«Ninguém me é
estranho, se for bom. A natureza é só uma para todos; a diferença está no
carácter». In Menandro (342-C.242 a. C)
A morte da águia
«(…) A
celebração das cerimónias fúnebres pela morte da rainha Arsínoe Filadelfa
duraria dias, exéquias complicadas à maneira egípcia, com toda a pompa e
circunstância devidas a uma princesa real, sobrinha de Alexandre, mulher e irmã
de um faraó. Não fora Alexandre, o Grande,
ele próprio, recebido e coroado pelo clero de Amon como um verdadeiro faraó
divinizado? Dizia-se que o fundador da dinastia dos Lágidas, Ptolomeu Sóter,
pai de Filadelfo e de Arsínoe, era filho bastardo de Filipe da Macedónia, pai
de Alexandre, uma vez que a avó paterna da rainha agora falecida, também
chamada Arsínoe, ao casar com o velho Lagos por insistência de Filipe II, se
encontraria já grávida do monarca macedónio. Um parentesco secreto uniria
portanto os primeiros Ptolomeus ao sangue glorioso e infausto de Alexandre, ao
seu génio, aos seus excessos, ao seu talento a um tempo despótico e idealista
de governação.
Arsínoe
Filadelfa, terceira rainha da dinastia lágida, vivera os seus últimos dias numa
corte esplendorosa. Rodeada de artistas e sábios e de uma miríade de
funcionários reais, encarnava ela própria a grande sacerdotisa do sagrado
carneiro de Amon. Tinha grande fascínio pelas artes e pelas ciências em geral;
era, porém, a paixão política que a consumia, e a ela dedicara, com
extraordinária e selvática vitalidade, toda uma vida. Ao tornar-se rainha do
Egipto, devido ao matrimónio com seu irmão Ptolomeu, algumas vozes tinham-se
erguido discordantes, mormente entre os Helenos e Macedónios, que não viam com
bons olhos este casamento entre irmãos. Um poeta cretense, Sótades, atrevera-se
a desafiar o rei, criticando-o em tom mordaz e versos obscenos: …metes o pénis
onde não deves...!, chamava Sótades de olhar turvo, um sorriso escarninho a
rasgar-lhe o rosto. Mas longe iam os tempos de irreverência de filósofos e
poetas, quando Diógenes dava respostas impertinentes a Alexandre. Sótades pagou
com a cabeça a ousadia.
Afinal de
contas, o casamento entre irmãos era um costume faraónico. O poeta Teócrito,
esse, sempre a insistir no facto de o
ouro abundante não dormir nos cofres de Ptolomeu mas servir para recompensar os
poetas, não se poupara a fazer os maiores encómios ao enlace, salientando a
propósito que também Hera e o divino Zeus eram irmãos.
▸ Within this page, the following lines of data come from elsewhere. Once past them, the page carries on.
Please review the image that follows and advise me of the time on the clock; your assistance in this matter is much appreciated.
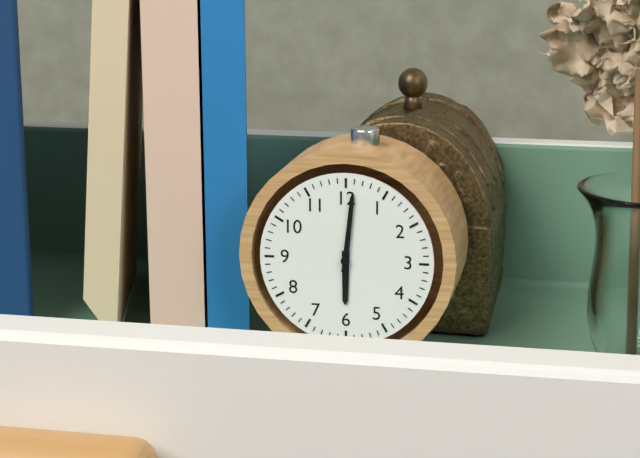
6:01
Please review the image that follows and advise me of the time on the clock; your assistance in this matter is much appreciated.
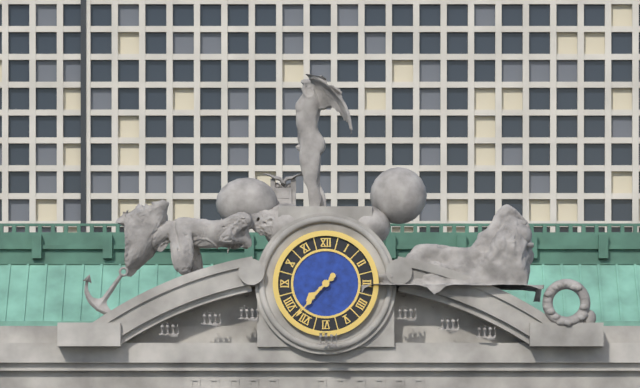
7:37
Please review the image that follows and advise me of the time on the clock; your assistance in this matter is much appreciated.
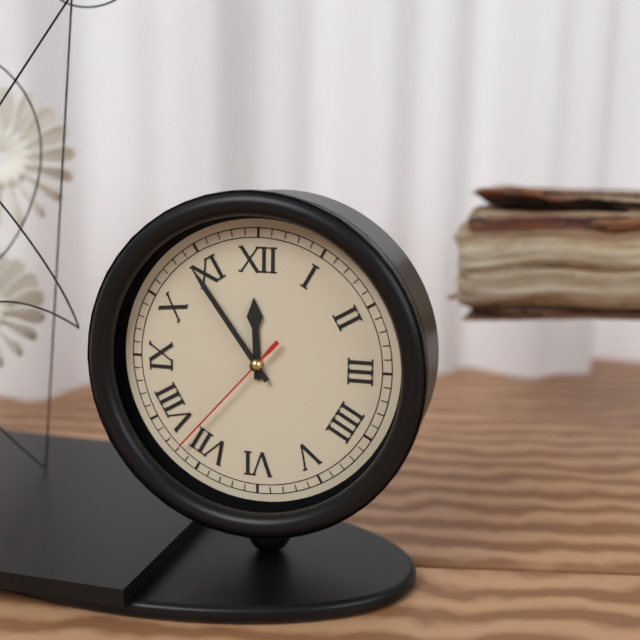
11:54:37
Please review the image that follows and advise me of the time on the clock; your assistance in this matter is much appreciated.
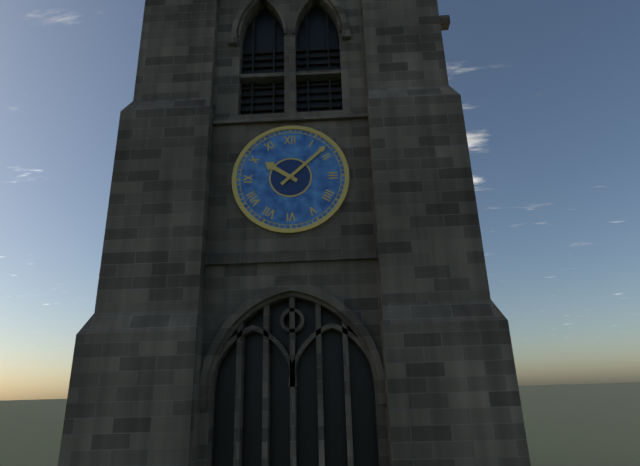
10:08
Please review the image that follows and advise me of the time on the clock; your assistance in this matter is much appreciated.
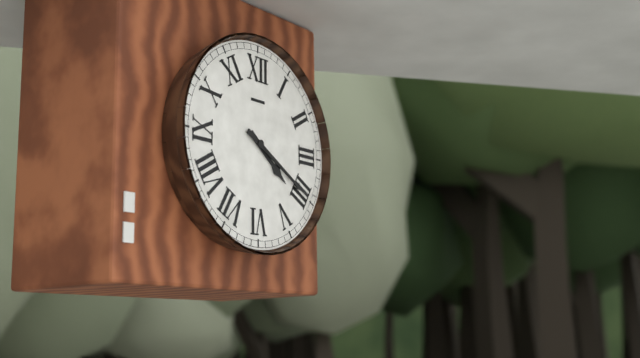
4:20
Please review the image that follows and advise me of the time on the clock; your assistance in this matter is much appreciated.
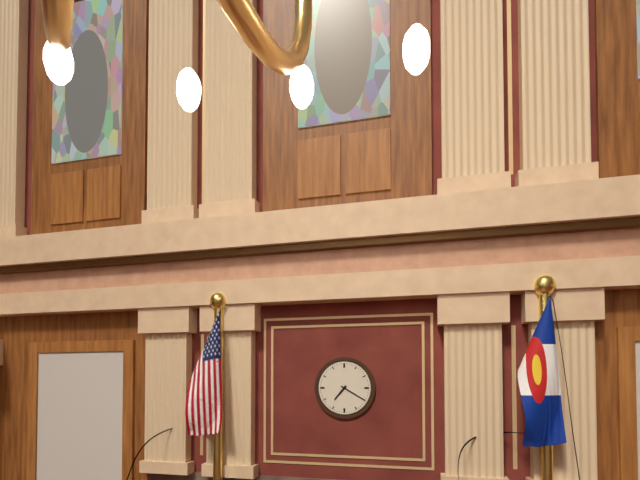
7:20
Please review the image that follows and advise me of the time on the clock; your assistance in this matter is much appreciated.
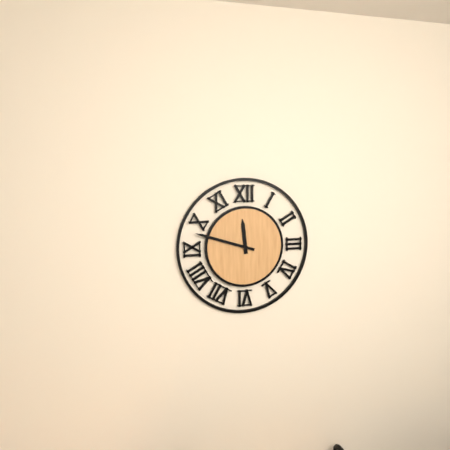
11:48
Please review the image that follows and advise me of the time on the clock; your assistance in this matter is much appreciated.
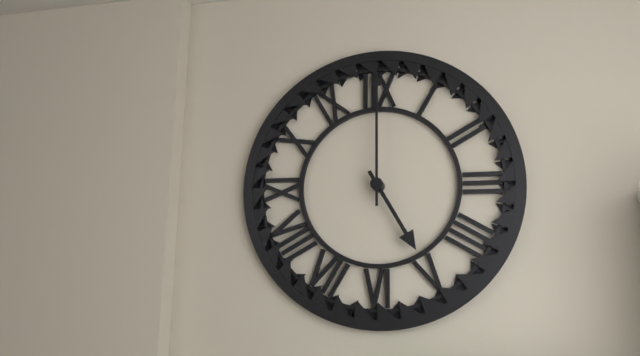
5:00
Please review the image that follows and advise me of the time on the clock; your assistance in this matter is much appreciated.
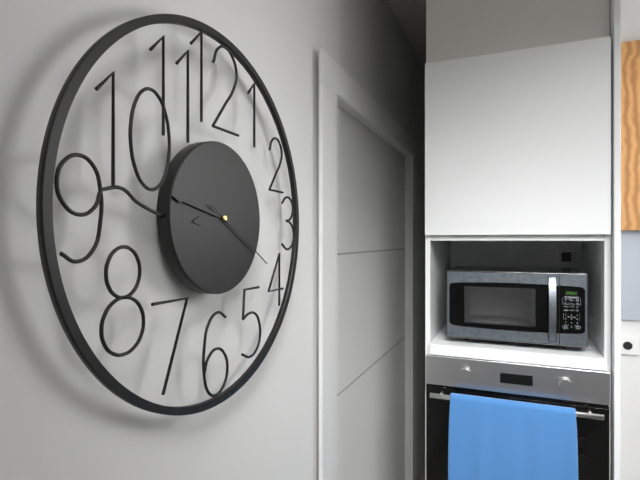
8:47:20
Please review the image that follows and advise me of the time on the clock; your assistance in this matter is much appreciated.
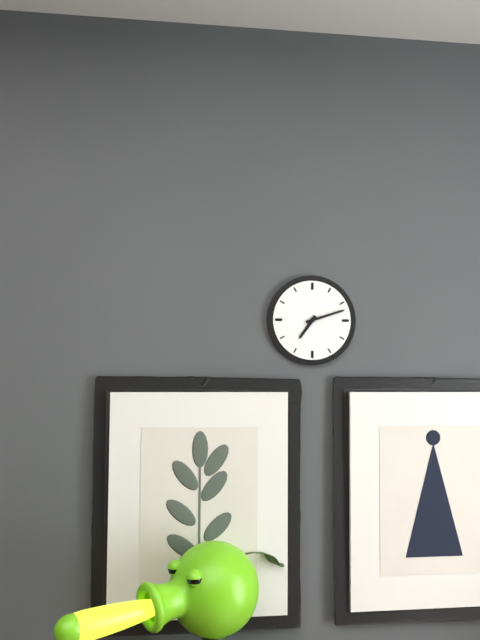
7:12
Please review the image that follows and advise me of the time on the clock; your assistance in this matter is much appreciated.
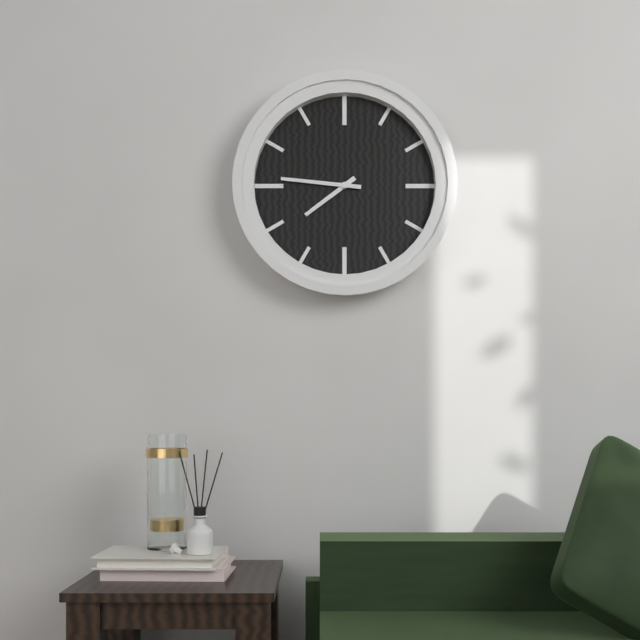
7:46
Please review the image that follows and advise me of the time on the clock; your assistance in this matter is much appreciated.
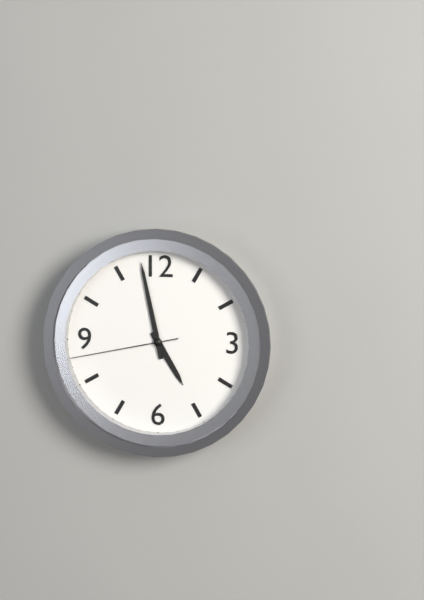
4:58:43
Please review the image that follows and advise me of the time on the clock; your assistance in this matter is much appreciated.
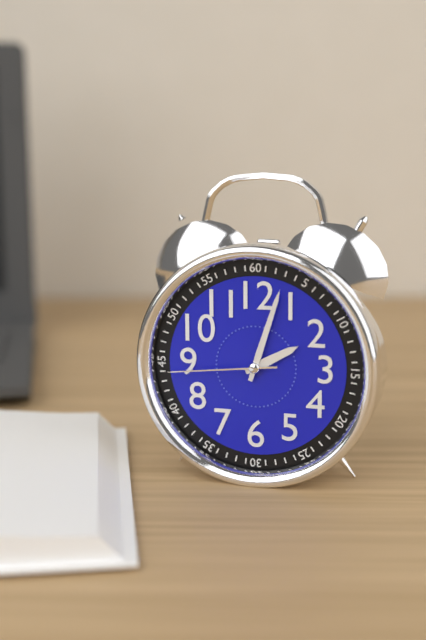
2:03:44
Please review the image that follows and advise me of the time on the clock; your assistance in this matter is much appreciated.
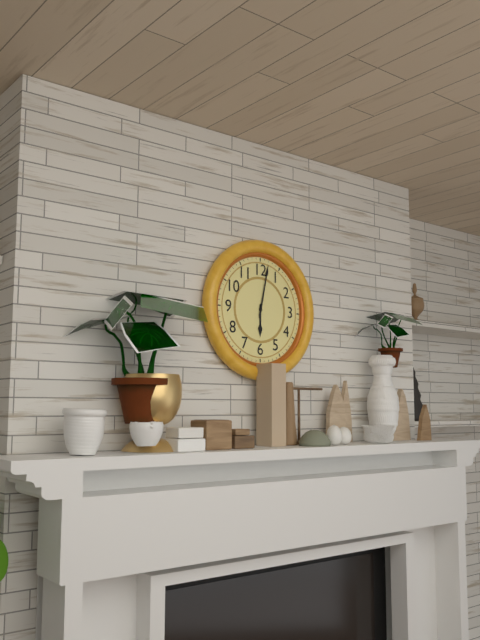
6:02
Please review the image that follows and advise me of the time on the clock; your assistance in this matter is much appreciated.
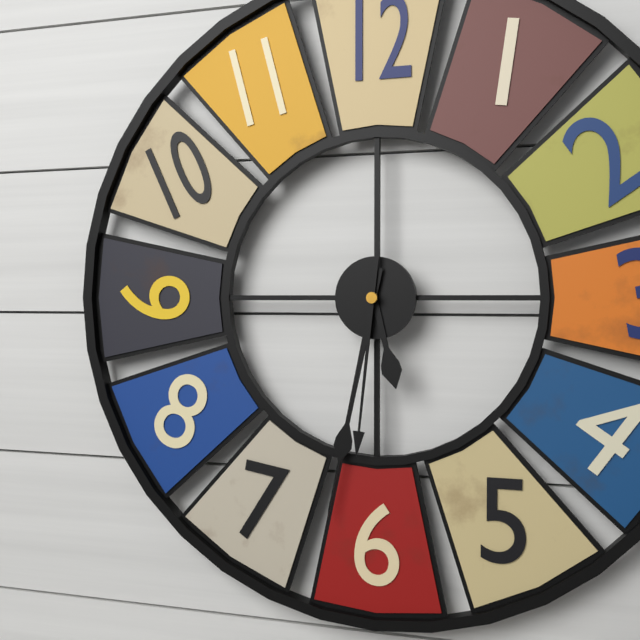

Durante o seu reinado a
rainha sempre se abstivera de gastos inúteis e irreflectidos, tão ao gosto
sumptuário do monarca, e o povo estava contente. Foram levadas a cabo obras
notáveis, lá estavam o farol de Faros, com a sua estátua e a de Ptolomeu à
entrada, o Museion e a Biblioteca de Alexandria para o
comprovar, e não foram esquecidos o restauro e a edificação dos templos
indígenas.
Arsínoe, que
apostava no domínio dos mares como condição essencial para o comércio e as
conquistas do Egipto, reorganizou a armada, ampliou a frota, dilatou as
fronteiras. Engenheiros trabalhavam arduamente no nomo de Arsinoite, procurando
a maximização das colheitas e a irrigação perfeita. Glorificada nos templos
como synnaós theos, uma deusa
em companhia dos deuses ali presentes, depois da sua morte cunharam-se moedas
com a sua efígie e foi honrada por Calícrates com um templo próximo de
Alexandria consagrado a Afrodite Zefiritis. Mas não confiava em ninguém. E em
quem poderia ela confiar?» In Maria Lucília Meleiro, A Rosa de
Alexandria, tradução de João Lourenço, Grandes Narrativas nº 192, Editorial
Presença, Lisboa, 2002, ISBN 972-232-961-8.